Peki günün ortasında alter egomuz ile karşılaştığımızda ne yapacağız? Bana Courtney Love’ı alter ego olarak hocalarımız vermişti ama şimdi o egzersizi yeniden yapacak olsak ben bu arkamda oturan Rasta Prensesi seçerim. Kadın kaçındığım, olmak istemediğim her şeyin canlı bir tablosu çünkü. Rahatsızlığım Rasta Prenses’in davranışlarından çok, o davranışların bana hatırlattığı kendi yasaklarımdan kaynaklanıyor.
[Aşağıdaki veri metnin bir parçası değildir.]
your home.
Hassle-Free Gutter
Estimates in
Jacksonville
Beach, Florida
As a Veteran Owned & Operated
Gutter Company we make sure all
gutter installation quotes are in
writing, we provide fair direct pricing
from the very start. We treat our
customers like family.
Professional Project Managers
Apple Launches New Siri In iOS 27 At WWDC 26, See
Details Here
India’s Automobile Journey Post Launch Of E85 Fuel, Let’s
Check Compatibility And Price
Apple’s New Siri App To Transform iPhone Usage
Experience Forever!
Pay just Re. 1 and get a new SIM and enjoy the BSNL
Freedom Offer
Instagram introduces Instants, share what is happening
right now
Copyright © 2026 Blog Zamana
Sessiz sakin bir ortamda herkesin dikkatini çekecek hareketler yapmak, yüksek sesle konuşmak, ayakları sevgilinin kucağına koymak, akro yoga hocalık eğitimi almak ve bir de bundan bağıra çağıra bahsetmek, kendime koyduğum yasakları hatırlatıyor bana. O yüzden huzursuzlandım. Alter ego egzersizini yapmasaydım geçmişte, şimdiki rahatsızlığım nesnesinin kendi içimde saklandığını hiç bilemeyecek, kadını suçlayıp duracaktım.
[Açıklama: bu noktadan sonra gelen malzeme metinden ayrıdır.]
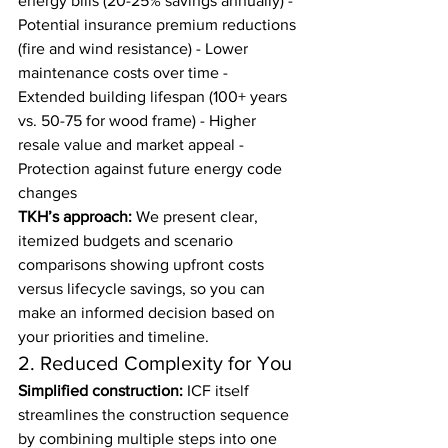
energy bills (20-25% savings annually) - 
Potential insurance premium reductions 
(fire and wind resistance) - Lower 
maintenance costs over time - 
Extended building lifespan (100+ years 
vs. 50-75 for wood frame) - Higher 
resale value and market appeal - 
Protection against future energy code 
changes
TKH’s approach:
 We present clear, 
itemized budgets and scenario 
comparisons showing upfront costs 
versus lifecycle savings, so you can 
make an informed decision based on 
your priorities and timeline.
2. Reduced Complexity for You
Simplified construction:
 ICF itself 
streamlines the construction sequence 
by combining multiple steps into one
Bütün bunları farkına varınca dönüp Rasta Prenses’e bir daha baktım. Koltukta bağdaş kurmuş, telefonda konuştuğu kişiye son aylarda gezdiği dünya şehirlerini ve tabii ki yeni kaydolduğu akro yoga hocalık eğitimini anlatıyordu. Bana gülümsedi. Ben de ona gülümsedim. Bu karşılıklı tebessümleri gören içimdeki Rasta Prenses sıkıştığı hücreden bana el salladı. Gittim hücrenin kilidini açtım. Açılan kapıdan çaycıya sarı yapraklar doldu. Rüzgar çıkmış. Yan taraftaki lokanta , odun fırınını yakmış, pizzaları içine sürmeye hazırlanıyor. Havada sonbaharın odun kokusu, geçmiş ile şimdi birbirine geçmiş, içimde özgürlüğe doğru bir kapı daha açılmış.
Eve dönüyorum.
Sonbaharınız kutlu olsun.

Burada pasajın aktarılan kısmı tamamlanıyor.